In his 1987 magnum opus about customer retention and churn, Rick Astley sang, “Never gonna give you up, never gonna let you down, never gonna run around and desert you. Never gonna make you cry, never gonna say goodbye, never gonna tell a lie and hurt you.”
To this day, it remains a solid philosophy with which to underpin a customer retention strategy. In short, do your level best to keep your customers, and keep them for the most part you will.
Of course, understanding Astley’s profound ideology is one thing, but achieving it is quite another. You only have to look at the work Starbucks puts in to maintain the lauded customer retention strategy that it does. The company’s strategy is based around a mix of personalisation, customer service and a loyalty rewards program. It has been developed over years and is honed continually. This isn’t to say that you should do what Starbucks does, but simply to illustrate the point that identifying what approaches will work for you and maintaining a top-drawer retention strategy are tasks in themselves.
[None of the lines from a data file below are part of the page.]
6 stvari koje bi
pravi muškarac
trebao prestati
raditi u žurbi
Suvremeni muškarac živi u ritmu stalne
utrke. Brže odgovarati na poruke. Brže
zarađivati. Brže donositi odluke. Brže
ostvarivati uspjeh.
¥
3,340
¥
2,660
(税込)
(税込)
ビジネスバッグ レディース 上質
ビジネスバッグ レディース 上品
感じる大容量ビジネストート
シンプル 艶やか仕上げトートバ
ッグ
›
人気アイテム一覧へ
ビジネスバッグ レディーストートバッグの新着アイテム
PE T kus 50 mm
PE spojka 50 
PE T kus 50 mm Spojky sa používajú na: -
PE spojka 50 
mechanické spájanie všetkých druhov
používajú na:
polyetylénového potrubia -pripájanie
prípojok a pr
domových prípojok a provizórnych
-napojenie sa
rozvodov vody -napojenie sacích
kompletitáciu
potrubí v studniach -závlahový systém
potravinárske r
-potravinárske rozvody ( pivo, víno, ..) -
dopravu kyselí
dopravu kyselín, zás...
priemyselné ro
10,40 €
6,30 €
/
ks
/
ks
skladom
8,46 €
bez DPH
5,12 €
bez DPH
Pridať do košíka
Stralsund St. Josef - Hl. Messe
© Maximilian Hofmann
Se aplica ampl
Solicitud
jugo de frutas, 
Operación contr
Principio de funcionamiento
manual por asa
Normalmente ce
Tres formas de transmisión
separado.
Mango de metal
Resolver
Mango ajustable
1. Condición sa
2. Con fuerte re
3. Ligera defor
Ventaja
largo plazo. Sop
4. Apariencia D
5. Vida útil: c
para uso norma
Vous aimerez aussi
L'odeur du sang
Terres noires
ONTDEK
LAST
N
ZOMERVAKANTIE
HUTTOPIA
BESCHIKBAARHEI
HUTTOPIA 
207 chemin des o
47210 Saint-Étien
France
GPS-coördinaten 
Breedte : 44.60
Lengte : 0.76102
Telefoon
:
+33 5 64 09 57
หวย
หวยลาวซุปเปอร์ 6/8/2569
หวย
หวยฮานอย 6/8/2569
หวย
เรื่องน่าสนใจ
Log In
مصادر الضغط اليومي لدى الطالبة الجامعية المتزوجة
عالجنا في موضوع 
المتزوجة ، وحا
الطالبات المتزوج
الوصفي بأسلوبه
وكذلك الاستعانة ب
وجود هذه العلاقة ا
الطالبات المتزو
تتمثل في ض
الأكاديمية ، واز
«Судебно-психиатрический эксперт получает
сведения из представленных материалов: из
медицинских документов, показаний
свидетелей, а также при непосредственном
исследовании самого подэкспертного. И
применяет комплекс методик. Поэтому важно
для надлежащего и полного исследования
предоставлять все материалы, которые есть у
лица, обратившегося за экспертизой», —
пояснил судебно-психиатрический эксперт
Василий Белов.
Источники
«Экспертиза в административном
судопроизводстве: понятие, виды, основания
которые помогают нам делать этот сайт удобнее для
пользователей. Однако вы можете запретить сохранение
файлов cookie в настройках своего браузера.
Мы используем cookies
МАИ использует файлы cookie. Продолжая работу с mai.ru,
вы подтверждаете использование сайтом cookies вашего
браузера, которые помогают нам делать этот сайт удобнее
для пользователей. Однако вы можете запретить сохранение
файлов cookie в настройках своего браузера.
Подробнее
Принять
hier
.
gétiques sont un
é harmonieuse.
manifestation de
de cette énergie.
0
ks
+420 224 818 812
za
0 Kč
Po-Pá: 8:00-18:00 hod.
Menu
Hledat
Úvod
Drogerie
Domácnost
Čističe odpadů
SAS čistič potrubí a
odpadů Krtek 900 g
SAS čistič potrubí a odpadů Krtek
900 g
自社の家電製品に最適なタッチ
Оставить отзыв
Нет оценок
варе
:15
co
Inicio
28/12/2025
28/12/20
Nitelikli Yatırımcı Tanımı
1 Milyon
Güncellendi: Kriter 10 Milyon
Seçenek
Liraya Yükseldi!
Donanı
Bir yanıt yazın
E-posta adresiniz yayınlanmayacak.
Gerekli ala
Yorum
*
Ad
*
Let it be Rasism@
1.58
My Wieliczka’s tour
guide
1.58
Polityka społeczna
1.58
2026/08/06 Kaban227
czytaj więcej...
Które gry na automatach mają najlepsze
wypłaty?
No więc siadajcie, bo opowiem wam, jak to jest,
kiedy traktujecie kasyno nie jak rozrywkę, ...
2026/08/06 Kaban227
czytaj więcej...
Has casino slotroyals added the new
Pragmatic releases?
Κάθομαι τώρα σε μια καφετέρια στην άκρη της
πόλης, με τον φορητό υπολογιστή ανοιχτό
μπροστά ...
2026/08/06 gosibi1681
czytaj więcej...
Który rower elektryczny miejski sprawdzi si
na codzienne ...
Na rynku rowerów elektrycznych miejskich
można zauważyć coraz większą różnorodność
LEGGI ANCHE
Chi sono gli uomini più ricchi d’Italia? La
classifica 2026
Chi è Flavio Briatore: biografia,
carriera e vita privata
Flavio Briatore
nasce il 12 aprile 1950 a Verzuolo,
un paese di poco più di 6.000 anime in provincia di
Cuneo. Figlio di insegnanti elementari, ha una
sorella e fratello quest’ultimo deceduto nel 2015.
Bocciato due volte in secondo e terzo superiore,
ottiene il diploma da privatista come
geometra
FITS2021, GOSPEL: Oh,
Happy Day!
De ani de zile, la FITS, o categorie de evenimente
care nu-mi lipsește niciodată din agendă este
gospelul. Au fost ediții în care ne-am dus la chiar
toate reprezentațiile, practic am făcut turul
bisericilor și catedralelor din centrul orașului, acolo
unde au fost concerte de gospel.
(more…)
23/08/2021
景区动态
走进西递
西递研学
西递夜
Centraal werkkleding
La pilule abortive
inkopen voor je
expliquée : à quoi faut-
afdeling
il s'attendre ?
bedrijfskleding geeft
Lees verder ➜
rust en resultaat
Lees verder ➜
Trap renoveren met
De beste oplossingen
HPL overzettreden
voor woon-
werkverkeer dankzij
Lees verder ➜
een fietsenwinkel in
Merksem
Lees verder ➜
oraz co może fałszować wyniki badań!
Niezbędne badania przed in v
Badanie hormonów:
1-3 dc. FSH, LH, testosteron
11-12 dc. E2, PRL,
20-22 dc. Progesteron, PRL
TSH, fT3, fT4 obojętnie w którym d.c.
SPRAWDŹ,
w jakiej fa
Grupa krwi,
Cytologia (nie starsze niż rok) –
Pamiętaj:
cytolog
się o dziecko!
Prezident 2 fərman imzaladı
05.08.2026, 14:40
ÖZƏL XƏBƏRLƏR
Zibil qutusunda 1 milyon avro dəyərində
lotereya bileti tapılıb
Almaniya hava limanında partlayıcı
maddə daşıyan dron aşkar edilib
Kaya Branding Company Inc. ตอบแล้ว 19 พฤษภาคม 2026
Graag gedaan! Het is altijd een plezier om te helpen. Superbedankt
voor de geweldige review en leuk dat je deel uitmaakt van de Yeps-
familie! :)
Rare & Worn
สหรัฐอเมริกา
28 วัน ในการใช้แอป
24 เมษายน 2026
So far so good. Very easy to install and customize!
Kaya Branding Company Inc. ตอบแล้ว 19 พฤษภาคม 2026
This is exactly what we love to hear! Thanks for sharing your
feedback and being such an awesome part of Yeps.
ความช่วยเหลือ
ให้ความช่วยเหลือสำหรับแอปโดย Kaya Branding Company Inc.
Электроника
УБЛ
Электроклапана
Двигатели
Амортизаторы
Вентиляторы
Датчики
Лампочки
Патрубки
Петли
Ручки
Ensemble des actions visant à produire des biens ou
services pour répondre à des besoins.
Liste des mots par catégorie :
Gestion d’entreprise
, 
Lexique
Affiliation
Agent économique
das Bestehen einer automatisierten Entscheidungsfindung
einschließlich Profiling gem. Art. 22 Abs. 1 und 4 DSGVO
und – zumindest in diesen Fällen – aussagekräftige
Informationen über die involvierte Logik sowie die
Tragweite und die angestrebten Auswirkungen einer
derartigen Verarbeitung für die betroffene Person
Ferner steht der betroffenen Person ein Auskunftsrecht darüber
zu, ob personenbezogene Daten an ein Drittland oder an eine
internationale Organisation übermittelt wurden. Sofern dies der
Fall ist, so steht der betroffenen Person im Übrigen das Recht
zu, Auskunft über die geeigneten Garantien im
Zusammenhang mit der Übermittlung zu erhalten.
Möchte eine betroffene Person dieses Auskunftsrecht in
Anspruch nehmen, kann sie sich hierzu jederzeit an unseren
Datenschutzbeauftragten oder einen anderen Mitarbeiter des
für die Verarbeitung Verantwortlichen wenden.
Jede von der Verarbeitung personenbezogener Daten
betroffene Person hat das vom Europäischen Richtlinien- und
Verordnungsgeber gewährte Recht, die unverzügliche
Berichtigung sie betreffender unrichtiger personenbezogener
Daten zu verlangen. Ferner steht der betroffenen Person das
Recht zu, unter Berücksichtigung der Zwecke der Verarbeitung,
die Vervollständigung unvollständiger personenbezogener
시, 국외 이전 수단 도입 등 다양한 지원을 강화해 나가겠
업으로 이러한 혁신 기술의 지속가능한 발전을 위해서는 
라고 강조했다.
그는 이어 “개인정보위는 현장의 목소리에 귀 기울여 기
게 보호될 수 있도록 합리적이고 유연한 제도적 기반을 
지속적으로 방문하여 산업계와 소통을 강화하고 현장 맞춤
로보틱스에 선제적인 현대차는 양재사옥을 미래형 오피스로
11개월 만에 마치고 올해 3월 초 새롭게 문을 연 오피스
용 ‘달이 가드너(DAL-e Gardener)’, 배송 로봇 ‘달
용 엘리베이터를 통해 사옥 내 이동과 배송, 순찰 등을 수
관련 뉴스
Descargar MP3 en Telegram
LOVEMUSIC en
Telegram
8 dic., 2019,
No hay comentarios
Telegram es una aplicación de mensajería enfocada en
Fortunately, they’re tasks that have been made much easier by data and, indeed, nigh on every company is sitting on exactly the data they need to maximise retention and minimise churn.
Of course, whether they’re using that data is a different matter. (Spoiler: they’re not).
Here’s a simple, two-step breakdown of the error many companies make when overlooking customer retention as a means of driving growth:
1. When companies want to grow, they typically focus on attracting more new customers
2. Attracting new customers costs more than retaining existing customers
Now we’ve got that cleared up, let’s explain how you can use your existing data to reduce customer churn, keep customers for longer and increase the lifetime value of these customers.
The first thing to know is that all sorts of data types can be used to improve retention and minimise churn. Some types of data are more valuable for these purposes than others, and the more relevant types of data you have the better, but almost every company has enough of the right types of data. That includes things like customer purchases, feedback, website usage and social media activity.
By pulling together a combination of relevant data types, it's then possible to spot patterns and trends that may suggest a customer is likely to leave. This means companies can intervene to stop customers leaving when it seems likely that they might (e.g. with an offer of some sort) and can tailor their service to reduce the aspects that may precipitate customers leaving.
At Peak, we apply a variety of modelling techniques to the combined data, including counting process-based survival, logistic regression, random forest survival analysis and recurrent neural networking. By combining these approaches, we can predict very accurately when any given customer is likely to leave and get an idea of why that may be the case.
What all this means in the long-run is happier, more satisfied customers, who are less likely to leave your business, will stay for longer and are more valuable. Why? Because you wouldn’t give them up, let them down, run around or desert them. You wouldn’t make them cry, say goodbye, tell a lie or hurt them.